- Pacific News Service, Youth
Commentary,
By Pedro Paulo Viegas De Sa,
- Mar 8, 2005
I have been a temp
worker in the cafeteria at Stanford
University for two and a half years now -- and I have only gotten a dollar
raise since I started. Working as a temp in the Bay Area is a sure ticket to
nowhere. The boss sees you as something discardable, like used toilet paper.
I have seen so many people come and go that it is hard to remember faces and
names. The other day my sister told me about this kid who goes to school
with her and worked with me, but I could not remember him at all.
It doesn't help that I am turning 24 and trying to pay my way through the
ever more expensive community college system. Most of the kids I work with
are in high school, and you feel kinda out of place around these minors. The
manager is always complaining: "Why my workers keep quitting on me?" And I
think, "If y'all weren't so miserly and treated the workers like people,
they might think on staying a little more." I've seen managers yell at
workers for no reason, dumping on them their home problems. And the temp
workers are scared of getting fired, so they take any crap. But then the
frustration builds up and they just quit.
The kitchen workers, like the cooks and dishwashers, are mostly unionized
and get good wages and benefits. It is like a divide-and-conquer technique,
because they have a very bad opinion of the front workers, like servers and
cashiers, and management knows that. Kitchen workers think we in the front
are lazy and sloppy in our work, and maybe we are. But while they get
benefits and good wages, the managers treating us like crap. We get low pay
and no job security at all, so it's hard to find any motivation to do your
job well.
Like this one day I see a hair on the plate where I am going to put food,
and I know I am supposed to change plates and get a clean one. I look at the
pile of clean plates and there are only a few. The line of hungry students
is at least 30-strong. I would have to run all the way into the dish room,
grab a bunch of plates and bring it to the front after I serve this fool.
Well, a little hair never killed anybody.

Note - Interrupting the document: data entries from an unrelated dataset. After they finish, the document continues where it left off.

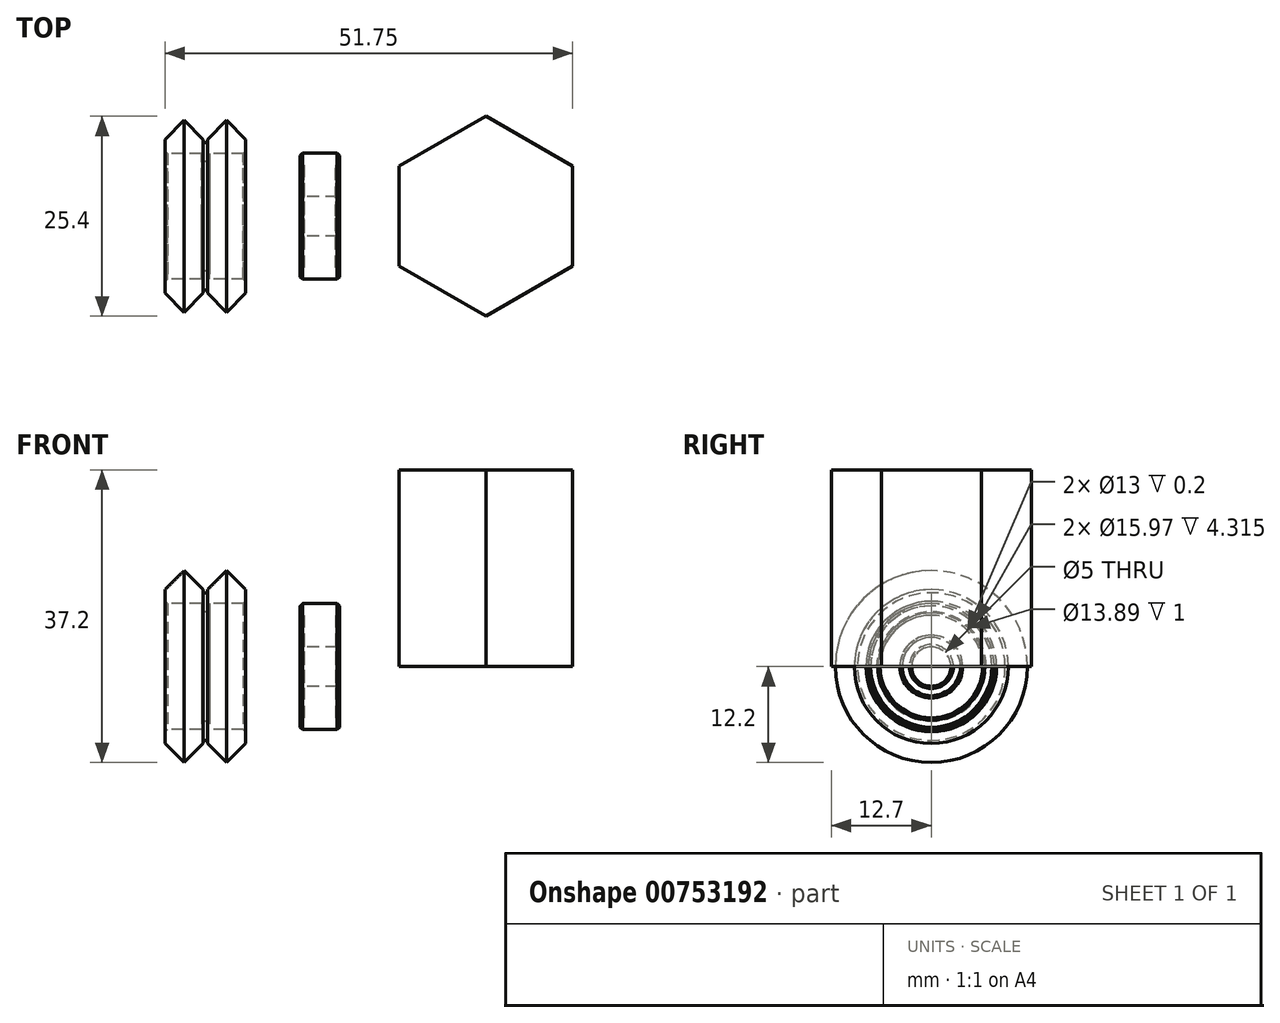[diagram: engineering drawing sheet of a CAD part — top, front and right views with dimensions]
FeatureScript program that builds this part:
annotation { "Feature Type Name" : "Feature", "Feature Type Description" : "" }
export const myFeature = defineFeature(function(context is Context, id is Id, definition is map)
    precondition{}
    {
        {
            var Q0;
            Q0=qCreatedBy(makeId("Front.planeOp"),FACE);
            var sketch = newSketch(context, id + "F0", { "sketchPlane" : qUnion([Q0])});
            skLineSegment(sketch, "E0", {"start": v(-13.36, 0) * mm, "end": v(13.36, 0) * mm, "construction": true});
            skLineSegment(sketch, "E1", {"start": v(0, 0) * mm, "end": v(0, 6.94) * mm, "construction": true});
            skLineSegment(sketch, "E2", {"start": v(0, 6.95) * mm, "end": v(-0.5, 6.95) * mm});
            skLineSegment(sketch, "E3", {"start": v(-0.5, 6.95) * mm, "end": v(-0.5, 7.99) * mm});
            skLineSegment(sketch, "E4", {"start": v(-0.5, 7.99) * mm, "end": v(-4.82, 7.99) * mm});
            skLineSegment(sketch, "E5", {"start": v(-4.82, 7.99) * mm, "end": v(-5.12, 8.29) * mm});
            skLineSegment(sketch, "E6", {"start": v(-5.11, 8.29) * mm, "end": v(-5.11, 9.78) * mm});
            skLineSegment(sketch, "E7", {"start": v(-5.12, 9.78) * mm, "end": v(-2.7, 12.2) * mm});
            skLineSegment(sketch, "E8", {"start": v(-2.7, 12.2) * mm, "end": v(-0.27, 9.77) * mm});
            skLineSegment(sketch, "E9", {"start": v(-0.27, 9.77) * mm, "end": v(-0.27, 9.38) * mm});
            skLineSegment(sketch, "E10", {"start": v(-0.27, 9.38) * mm, "end": v(0, 9.38) * mm});
            skLineSegment(sketch, "E11.MirrorCS", {"start": v(0.27, 9.77) * mm, "end": v(0.27, 9.38) * mm});
            skLineSegment(sketch, "E12.MirrorCS", {"start": v(2.7, 12.2) * mm, "end": v(0.28, 9.77) * mm});
            skLineSegment(sketch, "E13.MirrorCS", {"start": v(5.11, 9.78) * mm, "end": v(2.7, 12.2) * mm});
            skLineSegment(sketch, "E14.MirrorCS", {"start": v(5.12, 8.29) * mm, "end": v(5.12, 9.77) * mm});
            skLineSegment(sketch, "E15.MirrorCS", {"start": v(4.81, 7.99) * mm, "end": v(5.12, 8.29) * mm});
            skLineSegment(sketch, "E16.MirrorCS", {"start": v(0.27, 9.38) * mm, "end": v(0, 9.38) * mm});
            skLineSegment(sketch, "E17.MirrorCS", {"start": v(0.5, 7.99) * mm, "end": v(4.82, 7.99) * mm});
            skLineSegment(sketch, "E18.MirrorCS", {"start": v(0, 6.95) * mm, "end": v(0.5, 6.95) * mm});
            skLineSegment(sketch, "E19.MirrorCS", {"start": v(0.5, 6.95) * mm, "end": v(0.5, 7.99) * mm});
            skLineSegment(sketch, "E20.MirrorCS", {"start": v(-0.27, -9.38) * mm, "end": v(0, -9.38) * mm, "construction": true});
            skLineSegment(sketch, "E21.MirrorCS", {"start": v(0.27, -9.38) * mm, "end": v(0, -9.38) * mm, "construction": true});
            skLineSegment(sketch, "E22.MirrorCS", {"start": v(0.27, -9.77) * mm, "end": v(0.27, -9.38) * mm, "construction": true});
            skLineSegment(sketch, "E23.MirrorCS", {"start": v(-0.27, -9.77) * mm, "end": v(-0.27, -9.38) * mm, "construction": true});
            skLineSegment(sketch, "E24.MirrorCS", {"start": v(0, -6.95) * mm, "end": v(-0.5, -6.95) * mm, "construction": true});
            skLineSegment(sketch, "E25.MirrorCS", {"start": v(-4.81, -7.99) * mm, "end": v(-5.12, -8.29) * mm, "construction": true});
            skLineSegment(sketch, "E26.MirrorCS", {"start": v(0, -6.95) * mm, "end": v(0.5, -6.95) * mm, "construction": true});
            skLineSegment(sketch, "E27.MirrorCS", {"start": v(-2.7, -12.2) * mm, "end": v(-0.27, -9.77) * mm, "construction": true});
            skLineSegment(sketch, "E28.MirrorCS", {"start": v(2.7, -12.2) * mm, "end": v(0.28, -9.77) * mm, "construction": true});
            skLineSegment(sketch, "E29.MirrorCS", {"start": v(4.82, -7.99) * mm, "end": v(5.12, -8.29) * mm, "construction": true});
            skLineSegment(sketch, "E30.MirrorCS", {"start": v(-0.5, -7.99) * mm, "end": v(-4.82, -7.99) * mm, "construction": true});
            skLineSegment(sketch, "E31.MirrorCS", {"start": v(-5.12, -9.78) * mm, "end": v(-2.7, -12.2) * mm, "construction": true});
            skLineSegment(sketch, "E32.MirrorCS", {"start": v(5.12, -9.78) * mm, "end": v(2.7, -12.2) * mm, "construction": true});
            skLineSegment(sketch, "E33.MirrorCS", {"start": v(5.11, -8.29) * mm, "end": v(5.11, -9.77) * mm, "construction": true});
            skLineSegment(sketch, "E34.MirrorCS", {"start": v(-0.5, -6.95) * mm, "end": v(-0.5, -7.99) * mm, "construction": true});
            skLineSegment(sketch, "E35.MirrorCS", {"start": v(0.5, -7.99) * mm, "end": v(4.82, -7.99) * mm, "construction": true});
            skLineSegment(sketch, "E36.MirrorCS", {"start": v(0.5, -6.95) * mm, "end": v(0.5, -7.99) * mm, "construction": true});
            skLineSegment(sketch, "E37.MirrorCS", {"start": v(-5.12, -8.29) * mm, "end": v(-5.12, -9.77) * mm, "construction": true});
            skSolve(sketch);
        }
        {
            var Q0;
            Q0=qSketchRegion(id+"F0",true);
            var Q1;
            Q1=sQuery(id+"F0.wireOp",EDGE,"E0");
            revolve(context, id + "F1", {"surfaceOperationType" : NewSurfaceOperationType.NEW, "entities" : qUnion([Q0]), "axis" : qUnion([Q1]), "revolveType" : RevolveType.FULL});
        }
        {
            var Q0;
            Q0=qCreatedBy(makeId("Front.planeOp"),FACE);
            var sketch = newSketch(context, id + "F2", { "sketchPlane" : qUnion([Q0])});
            skLineSegment(sketch, "E38", {"start": v(11.32, 0) * mm, "end": v(17.9, 0) * mm, "construction": true});
            skLineSegment(sketch, "E39", {"start": v(17.04, 2.5) * mm, "end": v(17.04, 4) * mm});
            skLineSegment(sketch, "E40", {"start": v(17.04, 4) * mm, "end": v(16.54, 4) * mm});
            skLineSegment(sketch, "E41", {"start": v(16.54, 4) * mm, "end": v(16.54, 6.5) * mm});
            skLineSegment(sketch, "E42", {"start": v(16.54, 6.5) * mm, "end": v(17.04, 6.5) * mm});
            skLineSegment(sketch, "E43", {"start": v(17.04, 6.5) * mm, "end": v(17.04, 8) * mm});
            skLineSegment(sketch, "E44", {"start": v(17.04, 8) * mm, "end": v(14.54, 8) * mm});
            skLineSegment(sketch, "E45", {"start": v(14.54, 2.5) * mm, "end": v(14.54, 0) * mm, "construction": true});
            skPoint(sketch, "E45.endSnap0", {"position": v(14.61, 0) * mm});
            skLineSegment(sketch, "E46", {"start": v(14.54, 2.5) * mm, "end": v(17.04, 2.5) * mm});
            skLineSegment(sketch, "E47.MirrorCS", {"start": v(12.04, 4) * mm, "end": v(12.54, 4) * mm});
            skLineSegment(sketch, "E48.MirrorCS", {"start": v(12.54, 6.5) * mm, "end": v(12.04, 6.5) * mm});
            skLineSegment(sketch, "E49.MirrorCS", {"start": v(14.54, 2.5) * mm, "end": v(12.04, 2.5) * mm});
            skLineSegment(sketch, "E50.MirrorCS", {"start": v(12.04, 2.5) * mm, "end": v(12.04, 4) * mm});
            skLineSegment(sketch, "E51.MirrorCS", {"start": v(12.04, 8) * mm, "end": v(14.54, 8) * mm});
            skLineSegment(sketch, "E52.MirrorCS", {"start": v(12.54, 4) * mm, "end": v(12.54, 6.5) * mm});
            skLineSegment(sketch, "E53.MirrorCS", {"start": v(12.04, 6.5) * mm, "end": v(12.04, 8) * mm});
            skLineSegment(sketch, "E54.MirrorCS", {"start": v(16.54, -6.5) * mm, "end": v(17.04, -6.5) * mm, "construction": true});
            skLineSegment(sketch, "E55.MirrorCS", {"start": v(12.04, -4) * mm, "end": v(12.54, -4) * mm, "construction": true});
            skLineSegment(sketch, "E56.MirrorCS", {"start": v(17.04, -4) * mm, "end": v(16.54, -4) * mm, "construction": true});
            skLineSegment(sketch, "E57.MirrorCS", {"start": v(12.54, -6.5) * mm, "end": v(12.04, -6.5) * mm, "construction": true});
            skLineSegment(sketch, "E58.MirrorCS", {"start": v(14.54, -2.5) * mm, "end": v(12.04, -2.5) * mm, "construction": true});
            skLineSegment(sketch, "E59.MirrorCS", {"start": v(16.54, -4) * mm, "end": v(16.54, -6.5) * mm, "construction": true});
            skLineSegment(sketch, "E60.MirrorCS", {"start": v(12.04, -8) * mm, "end": v(14.54, -8) * mm, "construction": true});
            skLineSegment(sketch, "E61.MirrorCS", {"start": v(17.04, -8) * mm, "end": v(14.54, -8) * mm, "construction": true});
            skLineSegment(sketch, "E62.MirrorCS", {"start": v(12.04, -2.5) * mm, "end": v(12.04, -4) * mm, "construction": true});
            skLineSegment(sketch, "E63.MirrorCS", {"start": v(12.54, -4) * mm, "end": v(12.54, -6.5) * mm, "construction": true});
            skLineSegment(sketch, "E64.MirrorCS", {"start": v(17.04, -6.5) * mm, "end": v(17.04, -8) * mm, "construction": true});
            skLineSegment(sketch, "E65.MirrorCS", {"start": v(12.04, -6.5) * mm, "end": v(12.04, -8) * mm, "construction": true});
            skLineSegment(sketch, "E66.MirrorCS", {"start": v(17.04, -2.5) * mm, "end": v(17.04, -4) * mm, "construction": true});
            skLineSegment(sketch, "E67.MirrorCS", {"start": v(14.54, -2.5) * mm, "end": v(17.04, -2.5) * mm, "construction": true});
            skSolve(sketch);
        }
        {
            var Q0;
            Q0=qSketchRegion(id+"F2",true);
            var Q1;
            Q1=sQuery(id+"F2.wireOp",EDGE,"E38");
            revolve(context, id + "F3", {"surfaceOperationType" : NewSurfaceOperationType.NEW, "entities" : qUnion([Q0]), "axis" : qUnion([Q1]), "revolveType" : RevolveType.FULL});
        }
        {
            var Q0;
            Q0=makeQuery(id+"F3.opRevolve","SWEPT_EDGE",EDGE,{"disambiguationData":[OSD([sQuery(id+"F2.wireOp",EDGE,"E51.MirrorCS"),sQuery(id+"F2.wireOp",EDGE,"E53.MirrorCS")])]});
            var Q1;
            Q1=makeQuery(id+"F3.opRevolve","SWEPT_EDGE",EDGE,{"disambiguationData":[OSD([sQuery(id+"F2.wireOp",EDGE,"E43"),sQuery(id+"F2.wireOp",EDGE,"E44")])]});
            var Q2;
            Q2=makeQuery(id+"F3.opRevolve","SWEPT_EDGE",EDGE,{"disambiguationData":[OSD([sQuery(id+"F2.wireOp",EDGE,"E39"),sQuery(id+"F2.wireOp",EDGE,"E40")])]});
            var Q3;
            Q3=makeQuery(id+"F3.opRevolve","SWEPT_EDGE",EDGE,{"disambiguationData":[OSD([sQuery(id+"F2.wireOp",EDGE,"E39"),sQuery(id+"F2.wireOp",EDGE,"E46")])]});
            var Q4;
            Q4=makeQuery(id+"F3.opRevolve","SWEPT_EDGE",EDGE,{"disambiguationData":[OSD([sQuery(id+"F2.wireOp",EDGE,"E49.MirrorCS"),sQuery(id+"F2.wireOp",EDGE,"E50.MirrorCS")])]});
            var Q5;
            Q5=makeQuery(id+"F3.opRevolve","SWEPT_EDGE",EDGE,{"disambiguationData":[OSD([sQuery(id+"F2.wireOp",EDGE,"E47.MirrorCS"),sQuery(id+"F2.wireOp",EDGE,"E50.MirrorCS")])]});
            var Q6;
            Q6=makeQuery(id+"F3.opRevolve","SWEPT_EDGE",EDGE,{"disambiguationData":[OSD([sQuery(id+"F2.wireOp",EDGE,"E48.MirrorCS"),sQuery(id+"F2.wireOp",EDGE,"E53.MirrorCS")])]});
            var Q7;
            Q7=makeQuery(id+"F3.opRevolve","SWEPT_EDGE",EDGE,{"disambiguationData":[OSD([sQuery(id+"F2.wireOp",EDGE,"E42"),sQuery(id+"F2.wireOp",EDGE,"E43")])]});
            chamfer(context, id + "F4", {"entities" : qUnion([Q0, Q1, Q2, Q3, Q4, Q5, Q6, Q7]), "width" : 0.3 * mm, "tangentPropagation" : true});
        }
        {
            var Q0;
            Q0=qCreatedBy(makeId("Top.planeOp"),FACE);
            var sketch = newSketch(context, id + "F5", { "sketchPlane" : qUnion([Q0])});
            skCircle(sketch, "E68.cCircle", {"center": v(35.63, 0) * mm, "radius": 11 * mm, "construction": true});
            skLineSegment(sketch, "E68.0", {"start": v(46.63, -6.35) * mm, "end": v(35.63, -12.7) * mm});
            skLineSegment(sketch, "E68.1", {"start": v(35.63, -12.7) * mm, "end": v(24.63, -6.35) * mm});
            skLineSegment(sketch, "E68.2", {"start": v(24.63, -6.35) * mm, "end": v(24.63, 6.35) * mm});
            skLineSegment(sketch, "E68.3", {"start": v(24.63, 6.35) * mm, "end": v(35.63, 12.7) * mm});
            skLineSegment(sketch, "E68.4", {"start": v(35.63, 12.7) * mm, "end": v(46.63, 6.35) * mm});
            skLineSegment(sketch, "E68.5", {"start": v(46.63, 6.35) * mm, "end": v(46.63, -6.35) * mm});
            skPoint(sketch, "E68.0.midPoint", {"position": v(41.13, -9.53) * mm});
            skSolve(sketch);
        }
        {
            var Q0;
            Q0=makeQuery(id+"F5.imprint","IMPRINT",FACE,{"disambiguationData":[TD([[makeQuery(id+"F5.imprint","IMPRINT",EDGE,{"derivedFrom":sQuery(id+"F5.wireOp",EDGE,"E68.0")}),-1.0]])]});
            extrude(context, id + "F6", {"entities" : qUnion([Q0]), "depth" : 25 * mm, "offsetDistance" : 25 * mm});
        }
    });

The attitude of the students here doesn't help, either. Why people who go to
Stanford feel entitled to treat the school workers like they are servants
still escapes me -- one student actually snapped his fingers at me. Next
thing you know one of them will call me "boy" or try to whip me if I spill
something.
There is a lot of racism, outright and covert. It comes from management,
co-workers and students. The difference between the racism of co-workers and
that of management is that management can really screw up your life. In my
two years here, I've gotten no promotion at all. A year ago, this white kid
comes in and he is totally clueless. I helped train him, but he was never a
good worker. Six months later, he was my supervisor. My current supervisor,
I trained him too. The majority of the front workers are Latino or black. My
story is not unique.
Different from my other high school co-workers in the front, as a college
student I have bills to pay and a dire need for money. I need to pay for my
school, food and transportation. And the money they pay me here just ain't
cutting it. I am trying to get a second job. That, on top of my school and
all the other stuff I need to do, is going to be a lot for me, so forget
about social life. Yet, it probably still will not be enough for me to take
care of myself.
It's funny, people told me when I moved here from Brazil that this was going
to be the land of opportunity, that if you work hard enough you can get what
you need. What a lie. The American dream ends when you become a temp worker.
De Sa, 24, writes for
Silicon Valley De-Bug, the voice of
young writers, artists and workers in Silicon Valley and a PNS project.